Broadening our understandings of gender will allow us to be better trans allies and, thus, lessen the amount of transphobia there is in the world (of which there is so much). However, many of us do not do this and view the world through a binary lens – that the only genders that exist are male and female and these genders are synonymous with assigned biological sex. This view may be able to incorporate, to an extent, people who are perceived to transition from one binary gender/sex to another but this can still prove difficult to understand/accept, not to mention the existence of other genders. This view is the root of a lot of transphobia and one I used to hold.

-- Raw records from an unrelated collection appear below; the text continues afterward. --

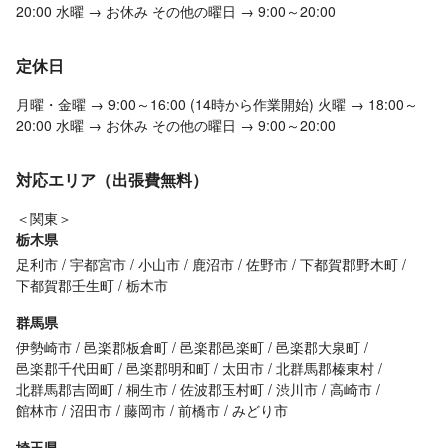
20:00 水曜 → お休み その他の曜日 → 9:00～20:00
定休日
月曜・金曜 → 9:00～16:00 (14時から作業開始) 火曜 → 18:00～
20:00 水曜 → お休み その他の曜日 → 9:00～20:00
対応エリア（出張費無料）
＜関東＞
栃木県
足利市
宇都宮市
小山市
鹿沼市
佐野市
下都賀郡野木町
下都賀郡壬生町
栃木市
群馬県
伊勢崎市
邑楽郡板倉町
邑楽郡邑楽町
邑楽郡大泉町
邑楽郡千代田町
邑楽郡明和町
太田市
北群馬郡榛東村
北群馬郡吉岡町
桐生市
佐波郡玉村町
渋川市
高崎市
館林市
沼田市
藤岡市
前橋市
みどり市
埼玉県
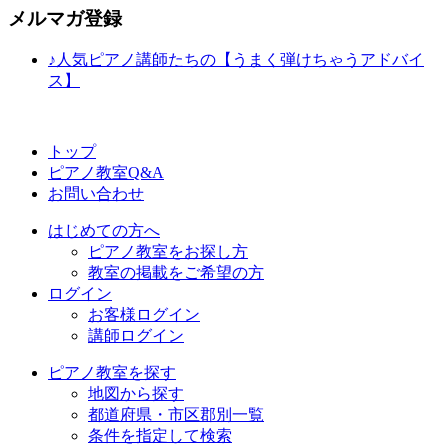
メルマガ登録
♪人気ピアノ講師たちの【うまく弾けちゃうアドバイ
ス】
トップ
ピアノ教室Q&A
お問い合わせ
はじめての方へ
ピアノ教室をお探し方
教室の掲載をご希望の方
ログイン
お客様ログイン
講師ログイン
ピアノ教室を探す
地図から探す
都道府県・市区郡別一覧
条件を指定して検索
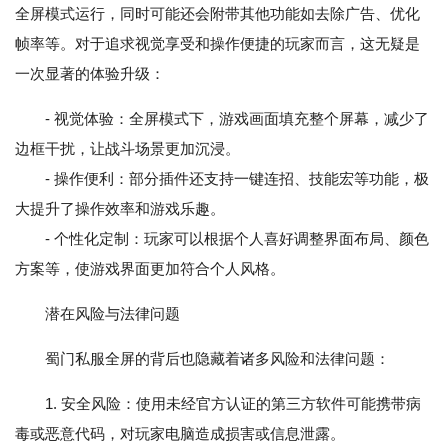
全屏模式运行，同时可能还会附带其他功能如去除广告、优化
帧率等。对于追求视觉享受和操作便捷的玩家而言，这无疑是
一次显著的体验升级：
- 视觉体验：全屏模式下，游戏画面填充整个屏幕，减少了
边框干扰，让战斗场景更加沉浸。
- 操作便利：部分插件还支持一键连招、技能宏等功能，极
大提升了操作效率和游戏乐趣。
- 个性化定制：玩家可以根据个人喜好调整界面布局、颜色
方案等，使游戏界面更加符合个人风格。
潜在风险与法律问题
蜀门私服全屏的背后也隐藏着诸多风险和法律问题：
1. 安全风险：使用未经官方认证的第三方软件可能携带病
毒或恶意代码，对玩家电脑造成损害或信息泄露。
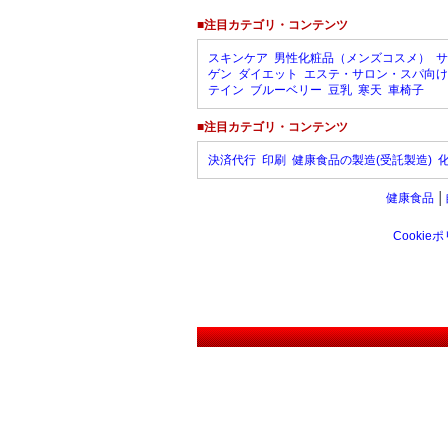
■注目カテゴリ・コンテンツ
スキンケア
男性化粧品（メンズコスメ）
サ
ゲン
ダイエット
エステ・サロン・スパ向け
テイン
ブルーベリー
豆乳
寒天
車椅子
■注目カテゴリ・コンテンツ
決済代行
印刷
健康食品の製造(受託製造)
健康食品
│
Cookie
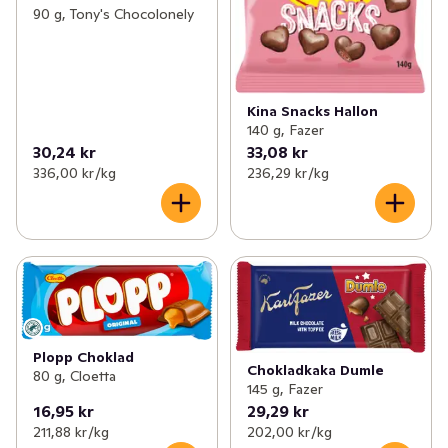
90 g, Tony's Chocolonely
Kina Snacks Hallon
140 g, Fazer
30,24 kr
33,08 kr
336,00 kr /kg
236,29 kr /kg
Plopp Choklad
Chokladkaka Dumle
80 g, Cloetta
145 g, Fazer
16,95 kr
29,29 kr
211,88 kr /kg
202,00 kr /kg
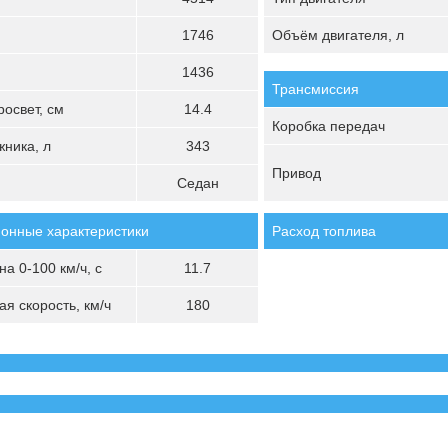
1746
Объём двигателя, л
1436
Трансмиссия
освет, см
14.4
Коробка передач
ника, л
343
Привод
Седан
онные характеристики
Расход топлива
а 0-100 км/ч, с
11.7
я скорость, км/ч
180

Returning to my first post on transphobia, I described my 19 year-old self holding transphobic views towards a gender-nonconforming person who I assumed to be a man dressing up as a woman. I took certain physical characteristics and assumed this meant the person was male and made particular assumptions about the gender of the clothing they wore. I see it differently now. Firstly, an item of clothing cannot have a gender. It can, however, be generally worn by a particular gender (e.g. like how trousers used to be mainly worn by men) but this still doesn’t mean I can make any assumptions about a person’s gender based on their clothes. Remember, also, that the reasons certain items of clothing are associated with a particular gender often have to do with societal expectations, norms and/or prejudices (e.g. that women shouldn’t wear trousers). Furthermore, I cannot assume someone’s gender based on their physical appearance. Instead, I could ask someone for their pronouns and/or talk to them about their gender identity, if it felt appropriate to do so. Otherwise, I could just refrain from making assumptions and wait until I acquire further information or, perhaps, just not know those details about that person.

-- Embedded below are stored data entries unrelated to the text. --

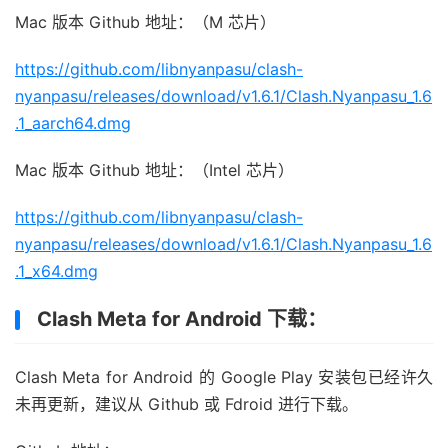
Mac 版本 Github 地址：（M 芯片）
https://github.com/libnyanpasu/clash-
nyanpasu/releases/download/v1.6.1/Clash.Nyanpasu_1.6
.1_aarch64.dmg
Mac 版本 Github 地址：（Intel 芯片）
https://github.com/libnyanpasu/clash-
nyanpasu/releases/download/v1.6.1/Clash.Nyanpasu_1.6
.1_x64.dmg
Clash Meta for Android 下载：
Clash Meta for Android 的 Google Play 安装包已经许久
未再更新，建议从 Github 或 Fdroid 进行下载。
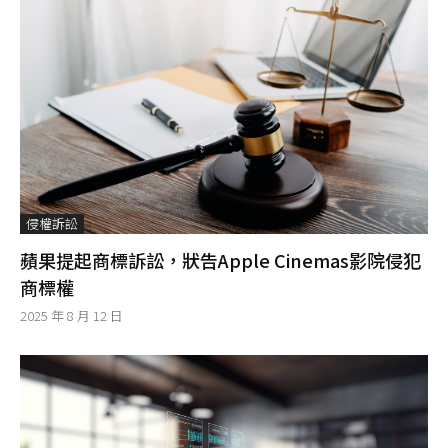
侵權訴訟
蘋果提起商標訴訟，狀告Apple Cinemas影院侵犯
商標權
2025 年 8 月 12 日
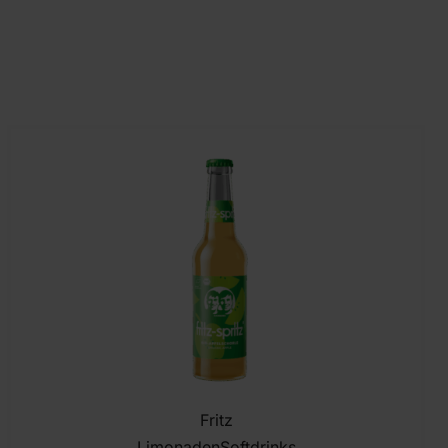
Fritz
Limonaden
Softdrinks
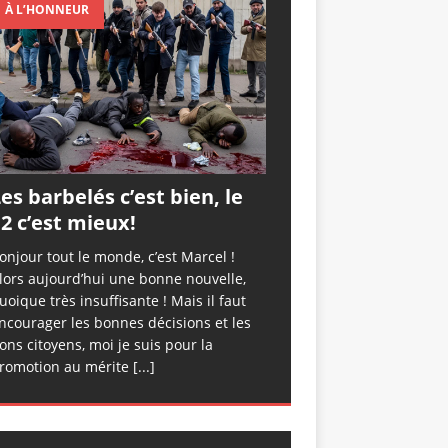
À L’HONNEUR
es barbelés c’est bien, le
2 c’est mieux!
onjour tout le monde, c’est Marcel !
lors aujourd’hui une bonne nouvelle,
uoique très insuffisante ! Mais il faut
ncourager les bonnes décisions et les
ons citoyens, moi je suis pour la
romotion au mérite
[...]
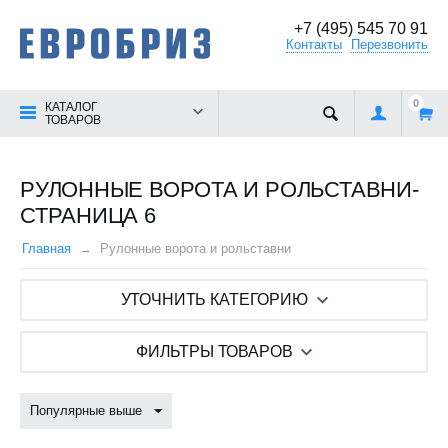
+7 (495) 545 70 91
Контакты
Перезвонить
0
КАТАЛОГ
ТОВАРОВ
РУЛОННЫЕ ВОРОТА И РОЛЬСТАВНИ-
СТРАНИЦА 6
Главная
Рулонные ворота и рольставни
УТОЧНИТЬ КАТЕГОРИЮ
ФИЛЬТРЫ ТОВАРОВ
Популярные выше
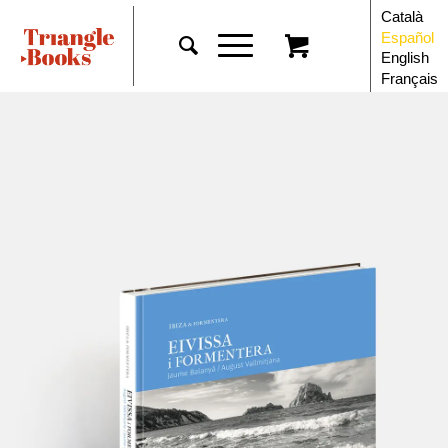
Català
Español
English
Français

Another example would be my experience of being a cisgender male – i.e. being gendered in the same way as my birth sex was assigned (based on my genitalia). For a long time I believed that to be a man one must have testicles and a penis and be able to produce sperm. Now, my view has changed – I do not believe having certain genitalia and the ability to produce motile gametes are the hallmarks of the male gender. My view of the category of man includes people who have vaginas and can give birth, e.g. people who might call themselves trans men. I will not police the category of man, instead, I will welcome my trans brothers. Many, many people struggle with ideas such as these and the question remains the same – can we broaden our understandings of gender to embrace greater diversity or will we hold on to our current beliefs? As someone who identifies partly as genderqueer and who is also a trans ally I, of course, seek to enlarge my understanding and hope you will do so as well. It can seem confusing and difficult but I think going on this journey of learning is totally worth it and will lessen violence and increase love – my central aim (one many people are opposed to or claim to support until they double down on their prejudices). To be continued…
As an important caveat – many of the explanations and definitions I offer are not universally shared, which is a reminder of how important it is to not make assumptions and to spend time trying to understand other people’s beliefs and worldviews.